Por Adelson Vidal Alves
O desmanche da União Soviética significou o fim da experiência socialista. Daí em diante, o mundo todo se curva ao sistema capitalista, com a exceção de ditaduras e regimes fechados como Cuba e Coreia do Norte. Francis Fukuyama se empolgou, mas é totalmente compreensível, naquele momento, seu decreto de fim da história, com o triunfo final da democracia liberal e a economia de mercado. Quem poderia oferecer risco ao imponente sistema do capital? O capitalismo parecia dominar o mundo sem qualquer força capaz de incomodá-lo. Mas qual seria seu futuro?
Branko Milanovic, economista sérvio-americano, publicou em 2019 “Capitalismo sem rivais: o futuro do sistema que domina o mundo” (Ed. Todavia), um livro ousado teoricamente e de grande relevância para o debate que faremos sobre que modelo econômico teremos nos próximos anos, décadas ou séculos.
O autor inicia com uma interessante comparação entre liberalismo e marxismo, focando em suas expectativas históricas.
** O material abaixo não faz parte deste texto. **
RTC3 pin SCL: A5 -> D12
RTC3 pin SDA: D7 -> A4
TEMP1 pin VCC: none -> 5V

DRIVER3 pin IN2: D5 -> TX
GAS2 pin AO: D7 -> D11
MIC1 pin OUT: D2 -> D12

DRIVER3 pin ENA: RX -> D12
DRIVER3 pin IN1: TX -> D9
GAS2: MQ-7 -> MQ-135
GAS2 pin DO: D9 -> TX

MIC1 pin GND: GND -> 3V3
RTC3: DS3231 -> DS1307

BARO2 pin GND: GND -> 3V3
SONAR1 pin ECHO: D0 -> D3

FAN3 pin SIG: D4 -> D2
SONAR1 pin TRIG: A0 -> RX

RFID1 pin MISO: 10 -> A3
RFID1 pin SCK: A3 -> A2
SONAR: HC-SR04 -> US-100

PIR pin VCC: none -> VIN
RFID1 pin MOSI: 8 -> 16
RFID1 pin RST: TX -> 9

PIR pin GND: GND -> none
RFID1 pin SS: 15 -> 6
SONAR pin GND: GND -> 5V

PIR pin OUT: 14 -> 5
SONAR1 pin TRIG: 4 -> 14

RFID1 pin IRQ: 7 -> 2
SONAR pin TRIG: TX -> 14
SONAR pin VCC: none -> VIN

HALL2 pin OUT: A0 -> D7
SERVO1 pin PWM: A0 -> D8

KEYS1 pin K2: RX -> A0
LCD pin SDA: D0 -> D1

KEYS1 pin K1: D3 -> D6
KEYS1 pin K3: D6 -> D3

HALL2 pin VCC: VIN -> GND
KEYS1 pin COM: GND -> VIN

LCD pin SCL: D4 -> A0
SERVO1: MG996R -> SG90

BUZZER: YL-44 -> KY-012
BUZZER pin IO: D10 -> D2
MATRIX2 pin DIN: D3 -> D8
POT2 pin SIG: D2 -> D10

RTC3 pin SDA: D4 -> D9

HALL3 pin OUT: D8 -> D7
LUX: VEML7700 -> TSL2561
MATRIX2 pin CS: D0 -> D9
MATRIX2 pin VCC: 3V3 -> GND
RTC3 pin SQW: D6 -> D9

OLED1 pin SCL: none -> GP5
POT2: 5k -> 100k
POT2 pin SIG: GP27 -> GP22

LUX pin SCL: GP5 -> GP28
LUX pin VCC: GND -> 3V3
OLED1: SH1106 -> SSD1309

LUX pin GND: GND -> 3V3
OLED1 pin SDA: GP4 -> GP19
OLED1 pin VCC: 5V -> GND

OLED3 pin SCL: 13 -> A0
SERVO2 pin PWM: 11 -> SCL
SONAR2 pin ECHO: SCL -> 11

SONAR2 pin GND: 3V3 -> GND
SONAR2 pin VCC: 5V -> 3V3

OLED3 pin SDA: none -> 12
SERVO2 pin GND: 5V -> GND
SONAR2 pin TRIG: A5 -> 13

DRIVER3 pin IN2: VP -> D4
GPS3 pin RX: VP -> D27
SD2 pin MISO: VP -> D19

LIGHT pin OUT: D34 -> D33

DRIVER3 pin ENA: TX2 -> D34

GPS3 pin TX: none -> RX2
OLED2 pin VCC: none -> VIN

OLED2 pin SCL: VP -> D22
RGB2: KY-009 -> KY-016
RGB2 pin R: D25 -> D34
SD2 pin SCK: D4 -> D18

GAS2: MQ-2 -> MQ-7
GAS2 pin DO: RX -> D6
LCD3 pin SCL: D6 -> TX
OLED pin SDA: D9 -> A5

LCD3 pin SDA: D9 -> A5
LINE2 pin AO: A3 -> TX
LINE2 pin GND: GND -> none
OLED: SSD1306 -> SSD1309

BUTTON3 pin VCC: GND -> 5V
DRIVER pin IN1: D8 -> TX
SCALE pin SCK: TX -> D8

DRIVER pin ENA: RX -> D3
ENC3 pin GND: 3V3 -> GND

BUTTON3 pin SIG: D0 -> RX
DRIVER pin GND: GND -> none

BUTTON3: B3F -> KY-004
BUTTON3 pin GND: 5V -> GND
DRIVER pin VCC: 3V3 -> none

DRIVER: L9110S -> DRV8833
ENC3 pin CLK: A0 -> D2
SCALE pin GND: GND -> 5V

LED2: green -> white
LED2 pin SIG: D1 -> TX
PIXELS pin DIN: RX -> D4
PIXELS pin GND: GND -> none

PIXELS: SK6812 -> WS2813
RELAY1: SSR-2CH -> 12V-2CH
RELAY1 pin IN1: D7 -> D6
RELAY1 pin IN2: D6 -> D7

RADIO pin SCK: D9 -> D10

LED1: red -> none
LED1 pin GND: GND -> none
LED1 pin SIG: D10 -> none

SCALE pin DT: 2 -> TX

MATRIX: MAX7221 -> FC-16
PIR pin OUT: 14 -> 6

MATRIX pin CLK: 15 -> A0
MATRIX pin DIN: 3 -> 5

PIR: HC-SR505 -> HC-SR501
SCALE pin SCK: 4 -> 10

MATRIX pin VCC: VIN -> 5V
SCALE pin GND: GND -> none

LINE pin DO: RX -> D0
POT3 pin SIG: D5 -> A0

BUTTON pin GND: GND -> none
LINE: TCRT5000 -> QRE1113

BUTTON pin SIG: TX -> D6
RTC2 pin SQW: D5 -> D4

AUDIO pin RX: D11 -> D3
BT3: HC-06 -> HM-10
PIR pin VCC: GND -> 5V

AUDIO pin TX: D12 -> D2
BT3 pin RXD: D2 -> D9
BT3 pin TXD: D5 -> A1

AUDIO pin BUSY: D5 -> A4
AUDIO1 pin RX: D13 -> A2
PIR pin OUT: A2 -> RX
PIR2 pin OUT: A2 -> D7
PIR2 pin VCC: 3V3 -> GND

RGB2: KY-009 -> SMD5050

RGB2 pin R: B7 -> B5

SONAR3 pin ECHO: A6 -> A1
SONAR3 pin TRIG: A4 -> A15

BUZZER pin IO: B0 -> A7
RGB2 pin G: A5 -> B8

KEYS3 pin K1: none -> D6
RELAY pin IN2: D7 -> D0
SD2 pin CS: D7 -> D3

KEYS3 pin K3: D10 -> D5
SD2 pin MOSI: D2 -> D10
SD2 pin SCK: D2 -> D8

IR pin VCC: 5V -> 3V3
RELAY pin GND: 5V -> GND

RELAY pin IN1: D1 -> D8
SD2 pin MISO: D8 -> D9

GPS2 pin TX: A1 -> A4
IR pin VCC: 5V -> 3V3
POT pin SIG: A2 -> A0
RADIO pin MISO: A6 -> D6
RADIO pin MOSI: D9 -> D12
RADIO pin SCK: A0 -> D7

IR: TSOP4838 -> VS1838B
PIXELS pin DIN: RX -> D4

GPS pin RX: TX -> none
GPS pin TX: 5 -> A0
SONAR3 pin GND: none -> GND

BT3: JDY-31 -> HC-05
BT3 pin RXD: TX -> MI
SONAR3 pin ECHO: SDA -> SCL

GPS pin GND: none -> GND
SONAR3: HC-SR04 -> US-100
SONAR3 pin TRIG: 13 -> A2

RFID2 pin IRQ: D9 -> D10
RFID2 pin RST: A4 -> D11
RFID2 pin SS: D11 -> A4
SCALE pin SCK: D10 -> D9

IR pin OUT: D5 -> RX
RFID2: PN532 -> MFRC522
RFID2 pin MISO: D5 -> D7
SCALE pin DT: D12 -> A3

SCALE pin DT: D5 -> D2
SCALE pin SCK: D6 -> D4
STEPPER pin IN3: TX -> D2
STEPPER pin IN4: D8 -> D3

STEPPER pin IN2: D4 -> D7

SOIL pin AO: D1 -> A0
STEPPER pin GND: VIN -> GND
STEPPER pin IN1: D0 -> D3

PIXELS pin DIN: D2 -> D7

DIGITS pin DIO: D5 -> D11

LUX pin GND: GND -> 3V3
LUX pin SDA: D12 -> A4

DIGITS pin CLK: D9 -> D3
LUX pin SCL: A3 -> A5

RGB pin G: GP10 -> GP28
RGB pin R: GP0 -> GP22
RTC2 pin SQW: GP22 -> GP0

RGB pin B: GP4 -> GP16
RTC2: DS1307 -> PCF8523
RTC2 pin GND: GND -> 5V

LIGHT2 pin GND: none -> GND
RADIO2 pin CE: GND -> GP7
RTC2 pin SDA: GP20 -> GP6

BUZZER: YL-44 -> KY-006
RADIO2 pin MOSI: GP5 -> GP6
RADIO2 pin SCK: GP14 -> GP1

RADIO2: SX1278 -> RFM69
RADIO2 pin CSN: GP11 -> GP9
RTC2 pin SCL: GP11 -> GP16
Dentro de um quadro teleológico proposto por ambas correntes de pensamento, logo se percebe problemas dos dois lados. Pelo lado de Marx, como explicar o fracasso do socialismo real, visto que a história deveria seguir etapas lineares, como bem defendeu o alemão no prefácio da “Crítica da economia política”? A inevitabilidade histórica do socialismo pela via evolutiva de Marx não suporta recuos na história como a vista em 1991. O liberalismo, por sua vez, não consegue explicar uma Guerra Mundial que se ergue para interromper o caminho então parecido como eternamente sustentável da civilização liberal. São dilemas insolúveis tanto para a doutrina liberal quanto para o marxismo clássico.
No que diz respeito ao marxismo, Milanovic apresenta uma tese inusitada sobre o sucesso do capitalismo. E a chave dela estaria no terceiro-mundo. Segundo esta hipótese, as revoluções comunistas periféricas teriam sido uma espécie de ponte entre a ordem feudal e o capitalismo nacional. Isso inverte a lógica de Marx, segundo o qual é o capitalismo que prepara o terreno para a chegada da sociedade socialista. Onde o comunismo deveria surgir, apareceu mesmo foi o domínio do capital.
O que mais me chama atenção na obra é sua distinção entre “capitalismo meritocrático liberal”, representado pelos EUA, e o “capitalismo político”, representado pela China. Vou focar neste segundo.
Para Branko, o capitalismo político seria dotado de algumas características. Listo elas: uma burocracia eficiente, obediência seletiva das leis, autonomia do Estado e corrupção endêmica. Isso significa, que nessa forma de capitalismo prevalece uma elite estatal que dirige o país com competência econômica, garantindo satisfação do povo. Ela não está submetida pelas leis, e por isso, consegue soluções rápidas, pode punir os problemáticos e beneficiar os obedientes. A corrupção, aqui, é inevitável. Dentro destes critérios funciona a China.
O país asiático alcançou números surpreendentes de crescimento, adotando aspectos do capitalismo, como predomínio da propriedade privada e do trabalho assalariado. Os chineses, em algumas décadas, desestatizaram o país, e colocaram as empresas privadas como aliados forçados do regime conduzido pelo Partido comunista. A China nem de longe é socialista, não só pela prevalência de um sistema comercial concentrado na propriedade privada, como pelo aumento constante da desigualdade. O capitalismo político tem exemplo em outros vários países, como Indonésia e Singapura, mas a China é sem dúvida o grande exemplo de êxito deste capitalismo que não aceita controle democrático e nem respeito absoluto às leis.
O trabalho de Milanovic ainda oferece projeções futuras sobre a ordem econômica mundial, algumas de conteúdo abstrato, chamadas de “capitalismo popular” e “capitalismo igualitário”. Propostas estranhas e pouco desenvolvidas, mas que são a parte mais futurista de uma obra que traz enorme contribuição para o debate econômico em nossos dias, mesmo tendo sido escrito antes da pandemia.